If you are a single parent, it is likely that you have been paying child support for a significant amount of time. You will have been doing so in the belief that this helps the other parent to afford to provide your child with a high quality of life.
The question of which parent pays child support depends on the time that the child spends with each parent and the incomes of each parent. If parents split custody 50/50, the child support obligation from the higher earning parent will likely be less, but as long as each parent does not earn exactly the same, it is likely that some amount will be owed.
In contrast, if the lower earning parent has full custody of the child, the other parent will likely be obligated to pay a significant amount, because they do not spend money on their child on a daily basis.
Child support obligations will remain the same unless a request for a modification is filed.
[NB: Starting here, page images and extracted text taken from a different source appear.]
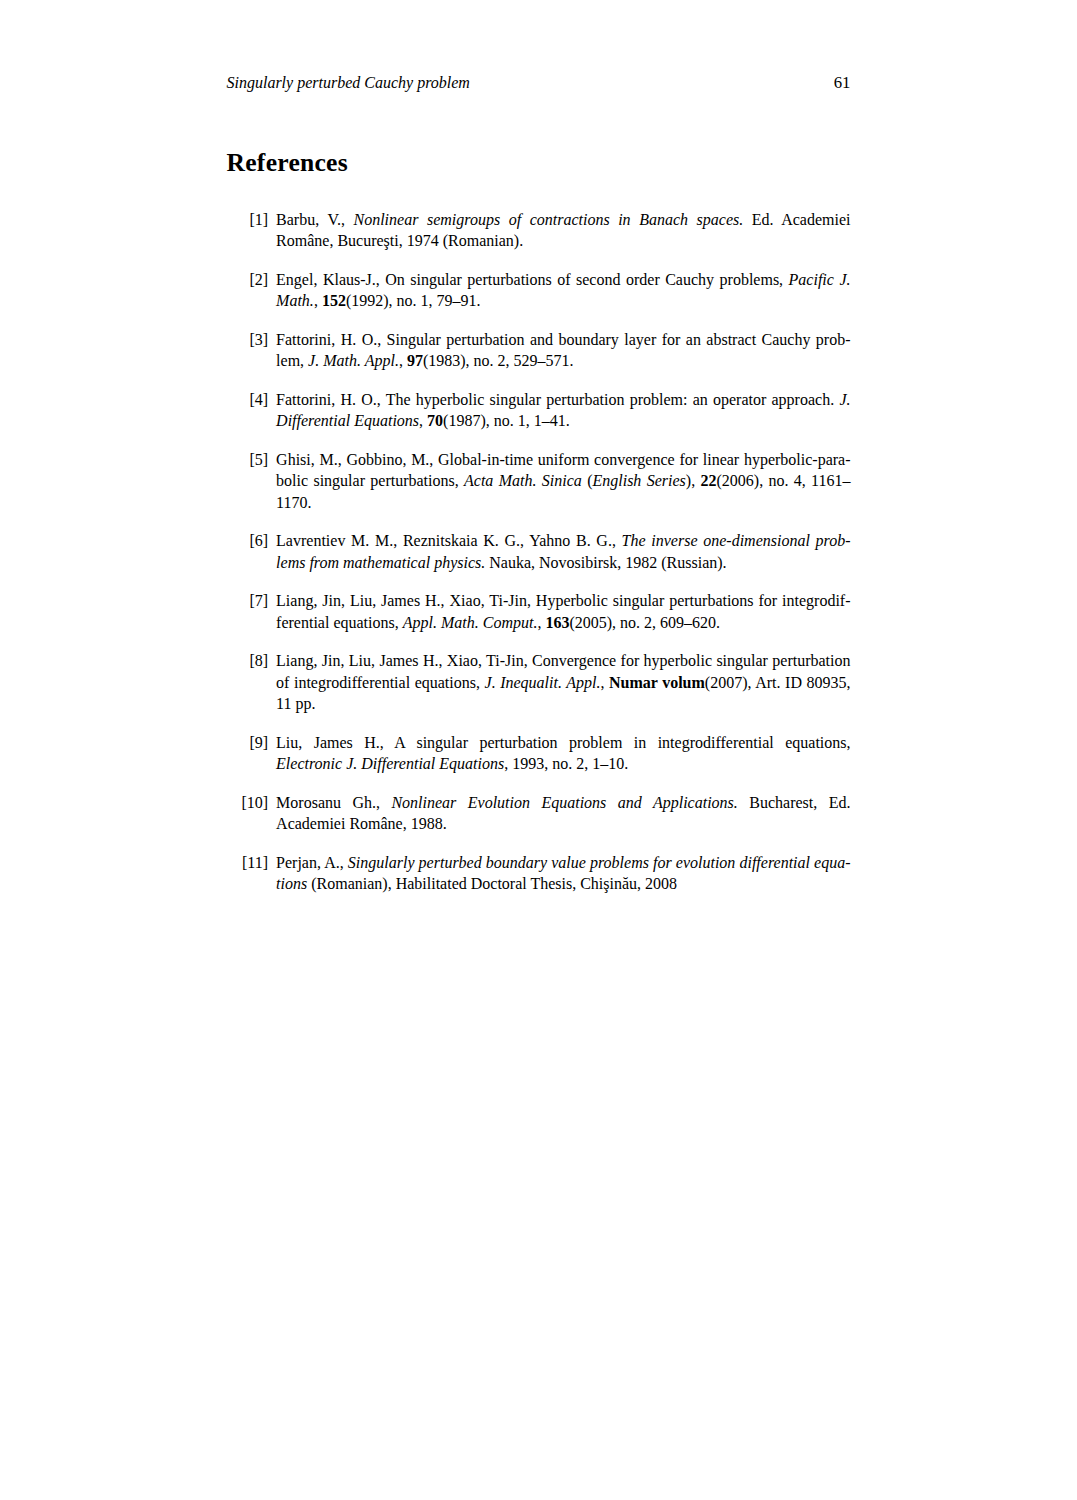Singularly perturbed Cauchy problem 61
References
Barbu, V., Nonlinear semigroups of contractions in Banach spaces. Ed. Academiei Române, Bucureşti, 1974 (Romanian).
Engel, Klaus-J., On singular perturbations of second order Cauchy problems, Pacific J. Math., 152(1992), no. 1, 79–91.
Fattorini, H. O., Singular perturbation and boundary layer for an abstract Cauchy problem, J. Math. Appl., 97(1983), no. 2, 529–571.
Fattorini, H. O., The hyperbolic singular perturbation problem: an operator approach. J. Differential Equations, 70(1987), no. 1, 1–41.
Ghisi, M., Gobbino, M., Global-in-time uniform convergence for linear hyperbolic-parabolic singular perturbations, Acta Math. Sinica (English Series), 22(2006), no. 4, 1161–1170.
Lavrentiev M. M., Reznitskaia K. G., Yahno B. G., The inverse one-dimensional problems from mathematical physics. Nauka, Novosibirsk, 1982 (Russian).
Liang, Jin, Liu, James H., Xiao, Ti-Jin, Hyperbolic singular perturbations for integrodifferential equations, Appl. Math. Comput., 163(2005), no. 2, 609–620.
Liang, Jin, Liu, James H., Xiao, Ti-Jin, Convergence for hyperbolic singular perturbation of integrodifferential equations, J. Inequalit. Appl., Numar volum(2007), Art. ID 80935, 11 pp.
Liu, James H., A singular perturbation problem in integrodifferential equations, Electronic J. Differential Equations, 1993, no. 2, 1–10.
Morosanu Gh., Nonlinear Evolution Equations and Applications. Bucharest, Ed. Academiei Române, 1988.
Perjan, A., Singularly perturbed boundary value problems for evolution differential equations (Romanian), Habilitated Doctoral Thesis, Chişinău, 2008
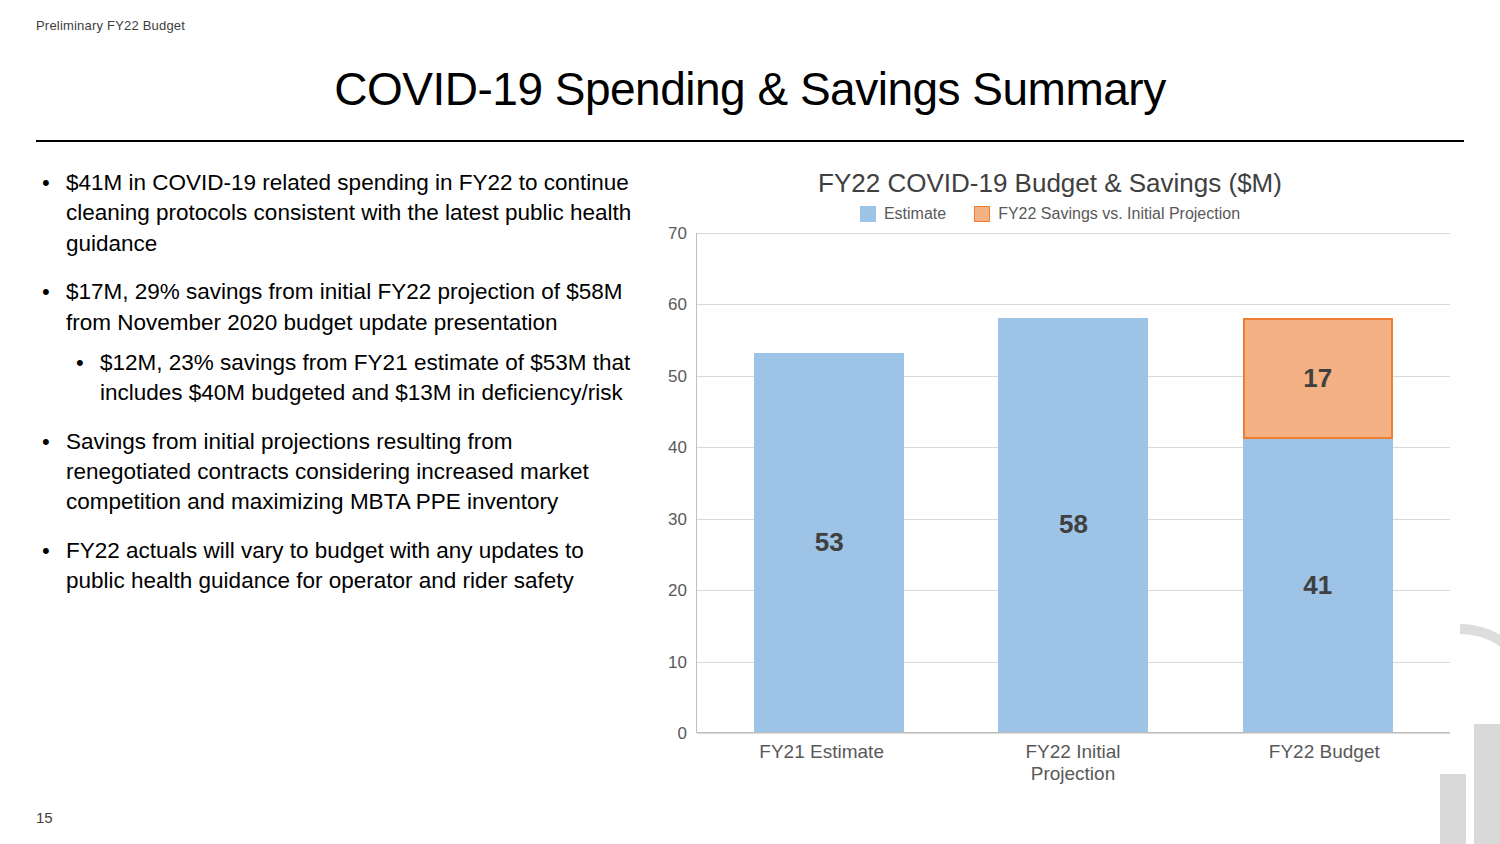Preliminary FY22 Budget
COVID-19 Spending & Savings Summary
$41M in COVID-19 related spending in FY22 to continue cleaning protocols consistent with the latest public health guidance
$17M, 29% savings from initial FY22 projection of $58M from November 2020 budget update presentation
$12M, 23% savings from FY21 estimate of $53M that includes $40M budgeted and $13M in deficiency/risk
Savings from initial projections resulting from renegotiated contracts considering increased market competition and maximizing MBTA PPE inventory
FY22 actuals will vary to budget with any updates to public health guidance for operator and rider safety
FY22 COVID-19 Budget & Savings ($M)
Estimate FY22 Savings vs. Initial Projection
70
60
50
40
30
20
10
0
53
58
17
41
FY21 Estimate FY22 Initial Projection FY22 Budget
15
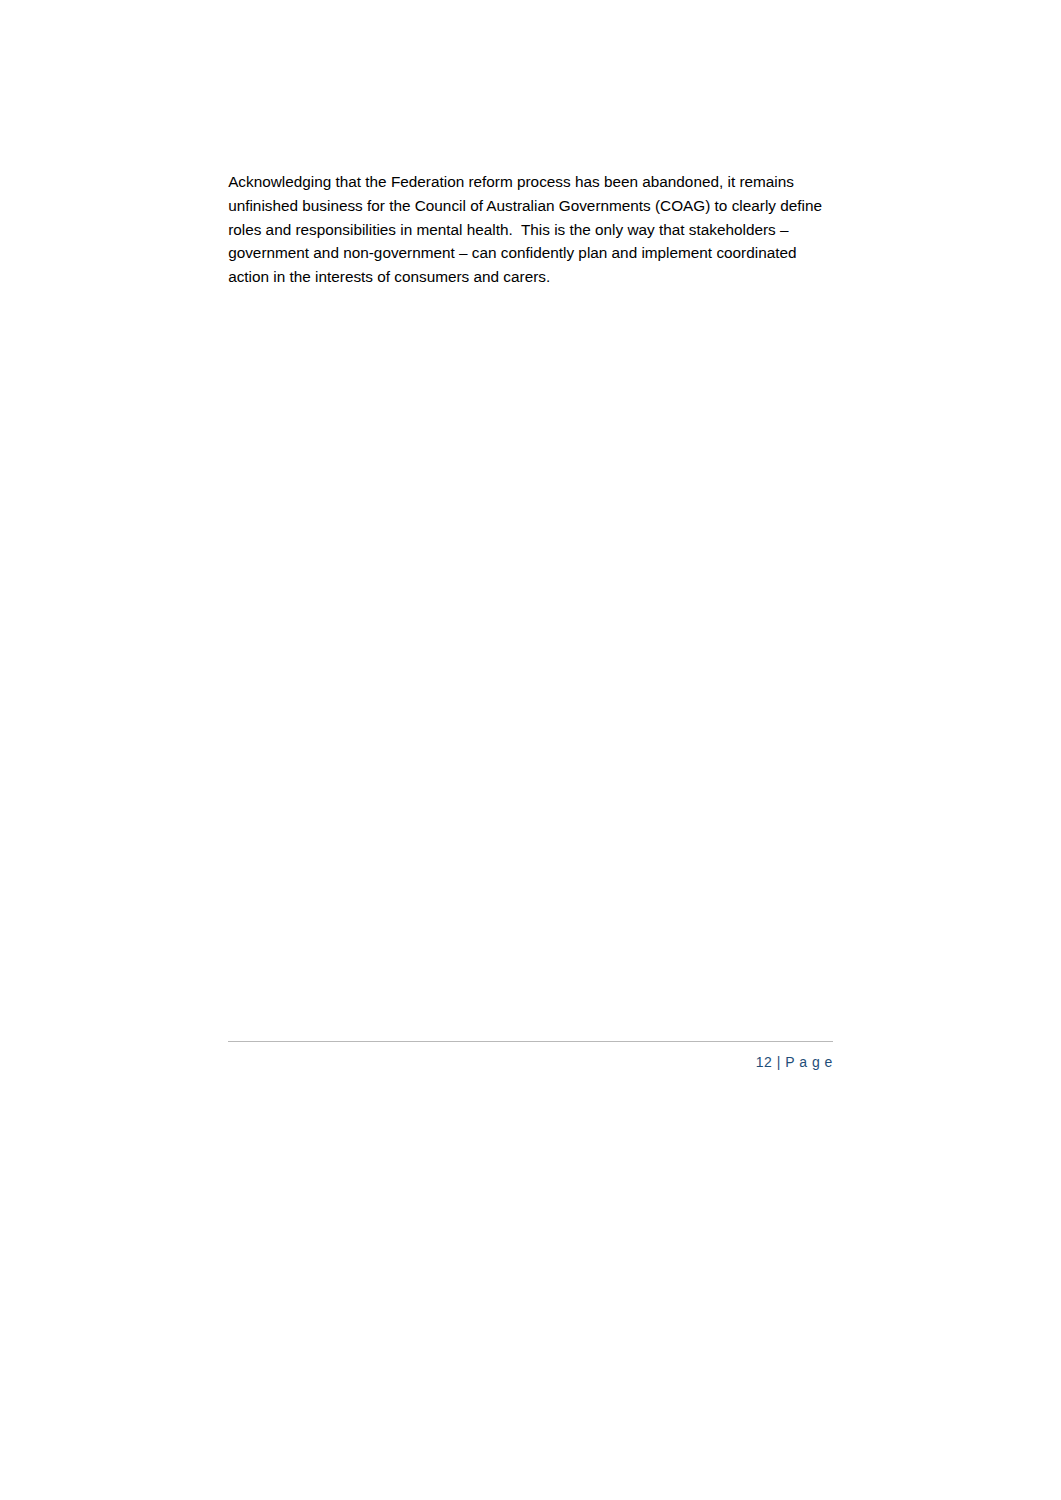Acknowledging that the Federation reform process has been abandoned, it remains unfinished business for the Council of Australian Governments (COAG) to clearly define roles and responsibilities in mental health. This is the only way that stakeholders – government and non-government – can confidently plan and implement coordinated action in the interests of consumers and carers.
12 | P a g e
If you are paying child support but you have recently learned that your ex is now earning more than you, you should consider taking action to file for a child support modification. Depending on the circumstances, you may no longer owe child support or you may be owed child support from your ex.
What first steps can I take?
If you have a relatively accurate idea of your ex’s new income, the first thing that you can do is to enter all the details into Maryland’s child support calculator. This should give you a good idea of what you could be owed based on current circumstances. Using this information, you can decide whether you want to file for a child support modification.
Should I talk to my ex about my plans?
Whether you wish to communicate with your ex about this will depend on the relationship that you have with them. You may want to explain the situation before filing in order to preserve amicability and to prevent an argument.
If you are paying more child support than you should, it is important to understand the law in Maryland and to take appropriate action.